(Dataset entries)

==============================

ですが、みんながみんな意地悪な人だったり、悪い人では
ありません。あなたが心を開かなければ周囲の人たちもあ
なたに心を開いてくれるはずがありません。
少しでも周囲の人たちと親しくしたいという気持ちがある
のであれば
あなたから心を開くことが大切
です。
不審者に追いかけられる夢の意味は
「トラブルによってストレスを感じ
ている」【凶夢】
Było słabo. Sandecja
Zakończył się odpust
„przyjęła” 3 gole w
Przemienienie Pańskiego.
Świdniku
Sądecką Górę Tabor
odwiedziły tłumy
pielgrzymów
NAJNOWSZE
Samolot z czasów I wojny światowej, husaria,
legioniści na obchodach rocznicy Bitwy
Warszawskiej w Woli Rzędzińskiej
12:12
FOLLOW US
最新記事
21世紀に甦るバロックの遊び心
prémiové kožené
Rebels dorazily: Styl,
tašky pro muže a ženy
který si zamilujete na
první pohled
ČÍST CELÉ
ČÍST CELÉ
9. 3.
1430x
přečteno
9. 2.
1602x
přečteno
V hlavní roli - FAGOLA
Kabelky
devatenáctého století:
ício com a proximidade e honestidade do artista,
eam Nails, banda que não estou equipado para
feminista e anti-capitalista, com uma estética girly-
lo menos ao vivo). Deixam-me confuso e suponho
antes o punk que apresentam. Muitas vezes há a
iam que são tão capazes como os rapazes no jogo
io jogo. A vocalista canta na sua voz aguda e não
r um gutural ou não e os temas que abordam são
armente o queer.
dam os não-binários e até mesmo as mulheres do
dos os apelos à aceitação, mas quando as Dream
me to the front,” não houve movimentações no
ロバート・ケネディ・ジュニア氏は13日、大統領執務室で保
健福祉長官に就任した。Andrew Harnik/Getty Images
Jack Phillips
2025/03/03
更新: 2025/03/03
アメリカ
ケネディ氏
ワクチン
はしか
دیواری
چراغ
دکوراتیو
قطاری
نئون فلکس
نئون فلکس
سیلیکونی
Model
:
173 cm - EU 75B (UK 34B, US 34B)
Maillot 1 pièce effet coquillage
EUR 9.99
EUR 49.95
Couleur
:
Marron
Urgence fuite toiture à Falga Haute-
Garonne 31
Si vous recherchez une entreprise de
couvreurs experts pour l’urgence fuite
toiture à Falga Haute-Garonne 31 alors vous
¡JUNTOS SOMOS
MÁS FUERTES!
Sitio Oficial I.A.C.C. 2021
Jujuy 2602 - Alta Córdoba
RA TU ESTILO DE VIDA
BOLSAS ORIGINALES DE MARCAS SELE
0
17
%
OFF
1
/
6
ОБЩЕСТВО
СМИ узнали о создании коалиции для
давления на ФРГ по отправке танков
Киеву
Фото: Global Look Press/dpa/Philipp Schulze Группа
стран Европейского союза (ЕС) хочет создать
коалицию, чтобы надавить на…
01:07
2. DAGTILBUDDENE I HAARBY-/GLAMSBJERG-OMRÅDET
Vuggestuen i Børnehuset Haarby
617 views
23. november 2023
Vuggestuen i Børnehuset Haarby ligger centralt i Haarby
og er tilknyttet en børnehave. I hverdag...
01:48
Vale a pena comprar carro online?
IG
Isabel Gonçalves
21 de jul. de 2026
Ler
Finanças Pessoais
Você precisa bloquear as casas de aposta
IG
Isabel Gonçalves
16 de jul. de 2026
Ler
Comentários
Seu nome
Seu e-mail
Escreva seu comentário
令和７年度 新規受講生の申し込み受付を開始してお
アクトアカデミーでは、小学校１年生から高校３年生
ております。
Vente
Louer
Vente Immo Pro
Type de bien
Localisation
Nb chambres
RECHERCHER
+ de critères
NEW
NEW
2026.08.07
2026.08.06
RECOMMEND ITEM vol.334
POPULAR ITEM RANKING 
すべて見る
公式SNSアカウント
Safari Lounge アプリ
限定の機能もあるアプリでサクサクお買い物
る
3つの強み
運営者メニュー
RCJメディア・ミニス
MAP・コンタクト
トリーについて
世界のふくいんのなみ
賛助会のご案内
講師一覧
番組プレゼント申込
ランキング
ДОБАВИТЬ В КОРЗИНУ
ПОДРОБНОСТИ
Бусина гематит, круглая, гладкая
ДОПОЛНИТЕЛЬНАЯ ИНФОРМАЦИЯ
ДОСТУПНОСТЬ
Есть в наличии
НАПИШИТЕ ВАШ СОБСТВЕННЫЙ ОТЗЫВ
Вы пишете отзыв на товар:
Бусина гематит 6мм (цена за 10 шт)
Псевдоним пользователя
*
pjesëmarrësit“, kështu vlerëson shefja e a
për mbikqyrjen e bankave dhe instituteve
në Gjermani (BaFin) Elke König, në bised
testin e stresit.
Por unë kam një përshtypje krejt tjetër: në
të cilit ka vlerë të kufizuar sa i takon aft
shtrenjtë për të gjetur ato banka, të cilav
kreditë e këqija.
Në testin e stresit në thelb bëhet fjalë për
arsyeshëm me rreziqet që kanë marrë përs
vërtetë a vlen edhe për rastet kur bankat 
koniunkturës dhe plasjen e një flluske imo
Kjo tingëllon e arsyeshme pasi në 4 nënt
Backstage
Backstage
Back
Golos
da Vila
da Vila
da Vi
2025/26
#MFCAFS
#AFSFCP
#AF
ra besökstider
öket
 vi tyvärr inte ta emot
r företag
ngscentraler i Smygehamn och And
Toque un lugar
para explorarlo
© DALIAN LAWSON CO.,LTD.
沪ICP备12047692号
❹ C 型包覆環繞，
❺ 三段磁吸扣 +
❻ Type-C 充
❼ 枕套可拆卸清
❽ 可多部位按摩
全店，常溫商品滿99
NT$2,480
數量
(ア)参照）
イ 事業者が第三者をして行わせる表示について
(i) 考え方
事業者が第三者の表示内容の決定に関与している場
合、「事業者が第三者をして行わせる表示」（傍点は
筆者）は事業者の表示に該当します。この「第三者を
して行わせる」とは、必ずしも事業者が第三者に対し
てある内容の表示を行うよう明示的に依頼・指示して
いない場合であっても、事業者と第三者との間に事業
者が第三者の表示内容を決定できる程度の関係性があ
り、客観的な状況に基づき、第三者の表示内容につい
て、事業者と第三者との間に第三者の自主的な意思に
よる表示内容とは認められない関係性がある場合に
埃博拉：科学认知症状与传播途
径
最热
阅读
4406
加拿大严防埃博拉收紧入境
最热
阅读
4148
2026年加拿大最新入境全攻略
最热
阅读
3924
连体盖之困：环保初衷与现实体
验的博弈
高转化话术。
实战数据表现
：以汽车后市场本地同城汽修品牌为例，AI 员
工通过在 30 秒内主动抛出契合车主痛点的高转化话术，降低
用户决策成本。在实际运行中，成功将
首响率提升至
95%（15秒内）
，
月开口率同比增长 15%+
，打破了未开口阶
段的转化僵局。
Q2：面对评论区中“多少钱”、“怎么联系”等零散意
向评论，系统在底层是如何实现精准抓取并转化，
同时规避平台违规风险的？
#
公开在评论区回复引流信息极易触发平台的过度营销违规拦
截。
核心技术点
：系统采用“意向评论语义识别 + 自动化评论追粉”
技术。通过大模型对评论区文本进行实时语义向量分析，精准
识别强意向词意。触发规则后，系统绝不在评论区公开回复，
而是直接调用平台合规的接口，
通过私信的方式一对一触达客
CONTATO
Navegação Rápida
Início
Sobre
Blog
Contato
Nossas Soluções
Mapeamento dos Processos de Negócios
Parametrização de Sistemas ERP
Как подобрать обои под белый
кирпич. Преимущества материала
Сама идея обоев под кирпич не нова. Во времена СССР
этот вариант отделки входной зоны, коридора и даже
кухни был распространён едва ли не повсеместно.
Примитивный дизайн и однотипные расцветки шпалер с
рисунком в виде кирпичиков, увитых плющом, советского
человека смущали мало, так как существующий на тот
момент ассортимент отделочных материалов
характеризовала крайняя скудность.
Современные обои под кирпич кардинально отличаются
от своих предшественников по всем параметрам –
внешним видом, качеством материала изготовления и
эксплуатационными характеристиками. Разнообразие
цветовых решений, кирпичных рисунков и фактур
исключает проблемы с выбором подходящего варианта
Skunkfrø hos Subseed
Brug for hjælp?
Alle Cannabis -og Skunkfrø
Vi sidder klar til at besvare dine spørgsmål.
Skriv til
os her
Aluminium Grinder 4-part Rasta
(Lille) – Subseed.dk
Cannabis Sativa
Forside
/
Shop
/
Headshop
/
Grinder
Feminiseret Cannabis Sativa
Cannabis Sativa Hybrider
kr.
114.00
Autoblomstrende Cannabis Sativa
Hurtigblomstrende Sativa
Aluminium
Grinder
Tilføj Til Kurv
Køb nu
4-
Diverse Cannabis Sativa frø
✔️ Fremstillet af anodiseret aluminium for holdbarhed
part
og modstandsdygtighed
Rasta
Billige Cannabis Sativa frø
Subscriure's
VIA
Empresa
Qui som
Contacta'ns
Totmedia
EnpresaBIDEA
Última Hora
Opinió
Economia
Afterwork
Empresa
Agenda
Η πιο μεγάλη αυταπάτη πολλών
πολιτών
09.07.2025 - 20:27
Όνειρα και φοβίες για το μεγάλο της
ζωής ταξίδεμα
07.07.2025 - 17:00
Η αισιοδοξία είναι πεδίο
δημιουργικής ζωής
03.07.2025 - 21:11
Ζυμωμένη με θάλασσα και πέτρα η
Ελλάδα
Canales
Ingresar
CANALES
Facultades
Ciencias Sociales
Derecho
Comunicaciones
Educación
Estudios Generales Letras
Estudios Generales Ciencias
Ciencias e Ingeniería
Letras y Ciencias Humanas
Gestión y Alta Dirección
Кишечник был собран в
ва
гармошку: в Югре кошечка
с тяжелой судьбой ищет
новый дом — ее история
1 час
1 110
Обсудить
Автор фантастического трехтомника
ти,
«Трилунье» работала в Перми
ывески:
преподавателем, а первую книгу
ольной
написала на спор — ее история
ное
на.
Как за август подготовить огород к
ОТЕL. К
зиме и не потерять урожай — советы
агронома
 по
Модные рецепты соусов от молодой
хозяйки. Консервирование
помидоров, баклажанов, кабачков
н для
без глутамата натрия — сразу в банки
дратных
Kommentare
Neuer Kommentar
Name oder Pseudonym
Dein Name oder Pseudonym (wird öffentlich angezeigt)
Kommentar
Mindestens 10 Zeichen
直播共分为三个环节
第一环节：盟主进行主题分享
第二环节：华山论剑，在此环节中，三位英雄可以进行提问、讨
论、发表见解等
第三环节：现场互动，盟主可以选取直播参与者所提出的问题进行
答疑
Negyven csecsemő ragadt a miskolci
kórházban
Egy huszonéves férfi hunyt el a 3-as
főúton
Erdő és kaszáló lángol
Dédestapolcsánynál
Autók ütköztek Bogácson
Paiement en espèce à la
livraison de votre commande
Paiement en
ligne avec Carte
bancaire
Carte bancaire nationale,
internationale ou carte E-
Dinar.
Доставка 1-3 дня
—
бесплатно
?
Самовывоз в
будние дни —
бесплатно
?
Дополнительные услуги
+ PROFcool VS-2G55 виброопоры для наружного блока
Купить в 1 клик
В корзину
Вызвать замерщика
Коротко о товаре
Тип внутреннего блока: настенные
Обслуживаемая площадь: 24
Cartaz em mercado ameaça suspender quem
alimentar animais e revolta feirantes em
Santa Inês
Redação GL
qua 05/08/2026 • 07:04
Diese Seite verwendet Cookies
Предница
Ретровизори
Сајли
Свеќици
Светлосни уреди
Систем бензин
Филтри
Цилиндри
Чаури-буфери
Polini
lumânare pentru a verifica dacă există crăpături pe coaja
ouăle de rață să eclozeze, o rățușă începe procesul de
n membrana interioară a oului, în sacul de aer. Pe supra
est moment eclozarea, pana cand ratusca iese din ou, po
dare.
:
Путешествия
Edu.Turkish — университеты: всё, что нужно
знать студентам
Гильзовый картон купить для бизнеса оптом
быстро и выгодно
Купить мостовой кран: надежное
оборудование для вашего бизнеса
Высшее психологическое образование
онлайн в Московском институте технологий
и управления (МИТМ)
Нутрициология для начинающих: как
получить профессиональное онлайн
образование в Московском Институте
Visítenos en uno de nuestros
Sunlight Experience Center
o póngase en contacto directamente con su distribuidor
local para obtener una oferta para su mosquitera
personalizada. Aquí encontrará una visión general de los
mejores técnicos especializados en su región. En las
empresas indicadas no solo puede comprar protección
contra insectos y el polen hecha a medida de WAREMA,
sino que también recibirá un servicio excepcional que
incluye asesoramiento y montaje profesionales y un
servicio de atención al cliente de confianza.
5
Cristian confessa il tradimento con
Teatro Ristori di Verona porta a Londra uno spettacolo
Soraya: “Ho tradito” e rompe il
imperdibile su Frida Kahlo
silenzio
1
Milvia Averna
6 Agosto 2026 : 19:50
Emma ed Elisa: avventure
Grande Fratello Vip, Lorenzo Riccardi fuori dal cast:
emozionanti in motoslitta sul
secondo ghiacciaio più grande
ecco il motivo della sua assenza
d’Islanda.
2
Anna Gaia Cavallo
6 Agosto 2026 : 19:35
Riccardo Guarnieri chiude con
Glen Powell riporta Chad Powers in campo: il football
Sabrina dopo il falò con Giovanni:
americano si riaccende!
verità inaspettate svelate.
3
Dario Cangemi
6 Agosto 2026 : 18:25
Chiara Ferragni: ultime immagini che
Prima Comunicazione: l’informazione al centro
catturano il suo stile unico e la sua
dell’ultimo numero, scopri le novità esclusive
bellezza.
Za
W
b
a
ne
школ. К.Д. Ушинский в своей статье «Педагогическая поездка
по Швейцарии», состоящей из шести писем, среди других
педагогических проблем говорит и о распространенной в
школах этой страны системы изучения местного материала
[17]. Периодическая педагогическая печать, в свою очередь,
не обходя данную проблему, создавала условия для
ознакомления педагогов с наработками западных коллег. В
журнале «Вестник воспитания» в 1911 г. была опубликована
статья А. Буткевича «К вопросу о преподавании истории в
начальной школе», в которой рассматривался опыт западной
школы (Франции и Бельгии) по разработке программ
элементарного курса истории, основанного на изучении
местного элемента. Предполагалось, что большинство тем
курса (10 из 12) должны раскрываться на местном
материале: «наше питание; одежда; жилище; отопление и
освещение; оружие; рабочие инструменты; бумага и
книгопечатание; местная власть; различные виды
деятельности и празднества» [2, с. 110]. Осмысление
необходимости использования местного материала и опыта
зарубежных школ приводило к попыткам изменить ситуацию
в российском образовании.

==============================

▸ Assignment:
Copy out every line of the entries where the string "Generales" shows up.

▸ Expected output:
Estudios Generales Letras
Estudios Generales Ciencias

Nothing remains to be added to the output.